We all, I suspect, at one time or another wish we could disappear completely from our own lives. Whether it’s due to some inner turmoil, or weighed down by the national mood, or a deeper Weltschmerz, there is a desire to become not another person but perhaps no person at all. At least, sometimes I have imagined this! So it is late I come to find out about poet Weldon Kees, who up and vanished from San Francisco in the mid-50’s, his car discovered by highway patrolmen near the Golden Gate Bridge, keys still in the ignition. (Hat tip to the Writer’s Almanac podcast for the introduction.) (Judge me how you will for downloading said podcast.) Anyway! There is a great article by Anthony Lane in the New Yorker, circa ‘05, revisiting the Kees legacy:
Nobody has seen or heard from Weldon Kees since Monday, July 18, 1955. That afternoon, he called two women who knew him well. The first was Janet Richards, who at that moment—one of those wrong and shapeless moments which dog the tragic—was heading out the door to fetch her mother-in-law from the airport. “Things are pretty bad,” Kees said, adding, “I may go to Mexico. To stay.” Richards was too distracted to offer help. “I felt like a murderer,” she later said. Of the other woman he asked, at the end of the conversation, “What keeps you going?” She had been working as a writer and broadcaster in the Bay Area and beyond. Her name was Pauline Kael.

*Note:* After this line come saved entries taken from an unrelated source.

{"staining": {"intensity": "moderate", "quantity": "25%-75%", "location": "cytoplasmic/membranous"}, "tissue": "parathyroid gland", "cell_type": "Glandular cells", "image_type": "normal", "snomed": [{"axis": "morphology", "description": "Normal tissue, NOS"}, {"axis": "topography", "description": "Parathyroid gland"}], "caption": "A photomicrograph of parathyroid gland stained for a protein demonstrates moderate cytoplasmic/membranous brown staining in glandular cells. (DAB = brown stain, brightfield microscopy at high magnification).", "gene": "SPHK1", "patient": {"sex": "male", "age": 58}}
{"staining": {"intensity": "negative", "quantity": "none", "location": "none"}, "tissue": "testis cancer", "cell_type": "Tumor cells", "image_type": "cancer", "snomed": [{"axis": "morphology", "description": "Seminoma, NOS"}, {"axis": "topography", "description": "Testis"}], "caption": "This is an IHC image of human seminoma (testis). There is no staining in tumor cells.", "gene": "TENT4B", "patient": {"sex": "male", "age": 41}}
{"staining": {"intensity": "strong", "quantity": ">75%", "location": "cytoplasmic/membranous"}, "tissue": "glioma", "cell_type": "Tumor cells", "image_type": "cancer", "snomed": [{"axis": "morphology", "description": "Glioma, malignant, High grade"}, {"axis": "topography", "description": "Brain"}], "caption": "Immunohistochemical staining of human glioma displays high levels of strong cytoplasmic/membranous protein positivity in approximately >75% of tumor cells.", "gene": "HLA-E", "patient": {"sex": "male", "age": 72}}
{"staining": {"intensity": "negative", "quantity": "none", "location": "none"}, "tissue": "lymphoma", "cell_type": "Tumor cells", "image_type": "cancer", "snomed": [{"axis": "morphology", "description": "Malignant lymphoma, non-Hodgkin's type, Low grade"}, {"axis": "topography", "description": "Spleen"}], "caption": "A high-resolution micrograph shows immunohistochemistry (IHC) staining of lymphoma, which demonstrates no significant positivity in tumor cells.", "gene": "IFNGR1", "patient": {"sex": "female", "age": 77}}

Kees, who a few witnesses swore they saw years after his disappearance, is a fascinating artistic mystery. A poet, fiction writer, painter and filmmaker who mingled with everyone from the aforementioned queen of film criticism Pauline Kael to Truman Capote, worked as a critic for The Nation and The New Republic, who managed to disappear “off the grid” as they say, either by suicide (tragic but unproven) or by some skillful chicanery to become a virtual nowhere man; an artist who reinvented himself in varied mediums who managed to undo every trace to his being, leaving behind only “his cat, Lonesome, and a pair of red socks in a sink.”